Görmez, sözlerine şöyle devam etti: "Yıl 2011. Bir saat geçmeden özel kalem müdürümüz geldi. 'İstihbarattan acil görüşmek istiyorlar' dedi. Öğleden sonra geldi. Gelen kişi Ramazan Akyürek'in kadrosundan bir kişiydi. Önce kendisi randevu talebinde bulundu veya makamından aradılar. Orada net bir şey diyemem. 'Biz Emniyet İstihbaratta din istismarı masası kurduk. Biriktirdiğimiz bilgileri de 3 ayda bir Diyanet İşleri Başkanlığına arz edeceğiz' dedi. 'Neler var? Bu söylediğiniz kişisel özel hayat ile ilgili' dedim. Üçüncüsünü söyledi. 'Bu da oraya girmiyor' dedim. Dördüncü de 'Kemalettin Özdemir' deyince meseleyi anladım. Din istismarı ayrı bir şey, insanların özel hayatını takip edip bilgi vermek ayrı bir şeydir. Bilgisayarını açıp bazı görüntüler izletmek istediğini söyledi. 'Derhal burayı terk edin' dedim. 'Ben bu bilgileri vermek istiyordum' dedi. Ben o zaman sordum 'Var mı sizde bir Adnan Oktar dosyası?', 'Hayır' dedi. Asıl din istismarı sayılabilecek adresleri tek tek sordum. 'Hayır' dedi. Ben o dönem Başbakanımız olan Sayın Erdoğan ile paylaştım. Bu hadiseden sonra asıl Diyanet'e itibarsızlaşma operasyonu başladı."
"Bu yapı 3 ihtilalin ürünüdür"
Görmez, "Bu yapı 3 ihtilalin ürünüdür. 60 ihtilalinde doğmuştur. 12 Eylül ihtilalinde uluslararası arenaya yayılmıştır. 28 Şubat'ta da bütün kurumlara Refahyol hükümetine karşı ılımlı İslam'ın temsilcisi olarak sızmış ve meşruiyetini kazanmıştır." ifadelerini kullandı.

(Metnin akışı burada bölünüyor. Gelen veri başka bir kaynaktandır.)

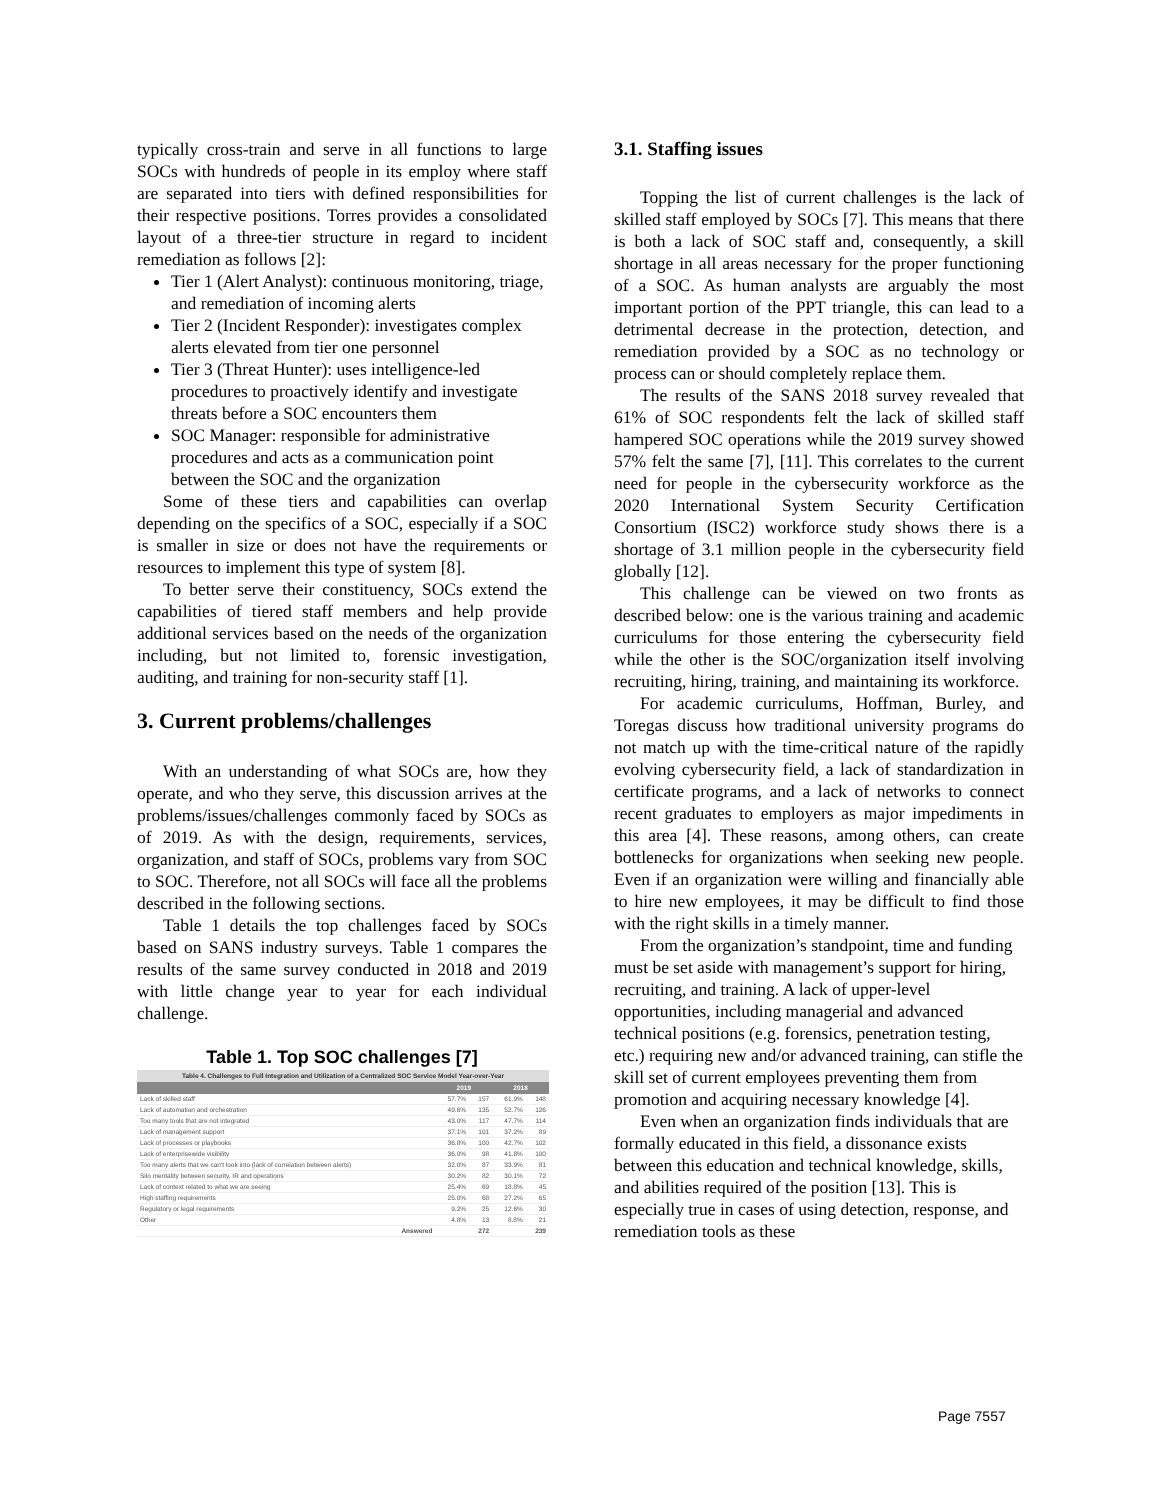typically cross-train and serve in all functions to large SOCs with hundreds of people in its employ where staff are separated into tiers with defined responsibilities for their respective positions. Torres provides a consolidated layout of a three-tier structure in regard to incident remediation as follows [2]:
Tier 1 (Alert Analyst): continuous monitoring, triage, and remediation of incoming alerts
Tier 2 (Incident Responder): investigates complex alerts elevated from tier one personnel
Tier 3 (Threat Hunter): uses intelligence-led procedures to proactively identify and investigate threats before a SOC encounters them
SOC Manager: responsible for administrative procedures and acts as a communication point between the SOC and the organization
Some of these tiers and capabilities can overlap depending on the specifics of a SOC, especially if a SOC is smaller in size or does not have the requirements or resources to implement this type of system [8].
To better serve their constituency, SOCs extend the capabilities of tiered staff members and help provide additional services based on the needs of the organization including, but not limited to, forensic investigation, auditing, and training for non-security staff [1].
3. Current problems/challenges
With an understanding of what SOCs are, how they operate, and who they serve, this discussion arrives at the problems/issues/challenges commonly faced by SOCs as of 2019. As with the design, requirements, services, organization, and staff of SOCs, problems vary from SOC to SOC. Therefore, not all SOCs will face all the problems described in the following sections.
Table 1 details the top challenges faced by SOCs based on SANS industry surveys. Table 1 compares the results of the same survey conducted in 2018 and 2019 with little change year to year for each individual challenge.
Table 1. Top SOC challenges [7]
| Table 4. Challenges to Full Integration and Utilization of a Centralized SOC Service Model Year-over-Year | | | | |
| --- | --- | --- | --- | --- |
| | 2019 | | 2018 | |
| Lack of skilled staff | 57.7% | 157 | 61.9% | 148 |
| Lack of automation and orchestration | 49.6% | 135 | 52.7% | 126 |
| Too many tools that are not integrated | 43.0% | 117 | 47.7% | 114 |
| Lack of management support | 37.1% | 101 | 37.2% | 89 |
| Lack of processes or playbooks | 36.8% | 100 | 42.7% | 102 |
| Lack of enterprisewide visibility | 36.0% | 98 | 41.8% | 100 |
| Too many alerts that we can't look into (lack of correlation between alerts) | 32.0% | 87 | 33.9% | 81 |
| Silo mentality between security, IR and operations | 30.2% | 82 | 30.1% | 72 |
| Lack of context related to what we are seeing | 25.4% | 69 | 18.8% | 45 |
| High staffing requirements | 25.0% | 68 | 27.2% | 65 |
| Regulatory or legal requirements | 9.2% | 25 | 12.6% | 30 |
| Other | 4.8% | 13 | 8.8% | 21 |
| Answered | | 272 | | 239 |
3.1. Staffing issues
Topping the list of current challenges is the lack of skilled staff employed by SOCs [7]. This means that there is both a lack of SOC staff and, consequently, a skill shortage in all areas necessary for the proper functioning of a SOC. As human analysts are arguably the most important portion of the PPT triangle, this can lead to a detrimental decrease in the protection, detection, and remediation provided by a SOC as no technology or process can or should completely replace them.
The results of the SANS 2018 survey revealed that 61% of SOC respondents felt the lack of skilled staff hampered SOC operations while the 2019 survey showed 57% felt the same [7], [11]. This correlates to the current need for people in the cybersecurity workforce as the 2020 International System Security Certification Consortium (ISC2) workforce study shows there is a shortage of 3.1 million people in the cybersecurity field globally [12].
This challenge can be viewed on two fronts as described below: one is the various training and academic curriculums for those entering the cybersecurity field while the other is the SOC/organization itself involving recruiting, hiring, training, and maintaining its workforce.
For academic curriculums, Hoffman, Burley, and Toregas discuss how traditional university programs do not match up with the time-critical nature of the rapidly evolving cybersecurity field, a lack of standardization in certificate programs, and a lack of networks to connect recent graduates to employers as major impediments in this area [4]. These reasons, among others, can create bottlenecks for organizations when seeking new people. Even if an organization were willing and financially able to hire new employees, it may be difficult to find those with the right skills in a timely manner.
From the organization’s standpoint, time and funding must be set aside with management’s support for hiring, recruiting, and training. A lack of upper-level opportunities, including managerial and advanced technical positions (e.g. forensics, penetration testing, etc.) requiring new and/or advanced training, can stifle the skill set of current employees preventing them from promotion and acquiring necessary knowledge [4].
Even when an organization finds individuals that are formally educated in this field, a dissonance exists between this education and technical knowledge, skills, and abilities required of the position [13]. This is especially true in cases of using detection, response, and remediation tools as these
Page 7557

FETÖ'cü Mustafa Kütükçü'nün müsteşar olarak göreve getirilmesini anlatan Görmez, "Rusya ziyaretimde Rusya Müftüsü Mustafa Kütükçü'nün Rusya'da artık ailece bıktığını dolayısıyla Türkiye'ye dönmek istediğini söyledi. Rusya Müftüler Konseyi Başkanı Ravil Gaynuddin bir görev vermemi istedi. İstisnai bir kadroyla Müşavirlik görevine getirdik. Ama bize herhangi bir bilgi gelmedi (FETÖ'cü olduğuna dair). 15 Temmuz'dan önce kendisi hakkında bir bilgi notu geldi ben de 15 Temmuz'dan (darbe girişimi) sonra da görevine son verdim." dedi.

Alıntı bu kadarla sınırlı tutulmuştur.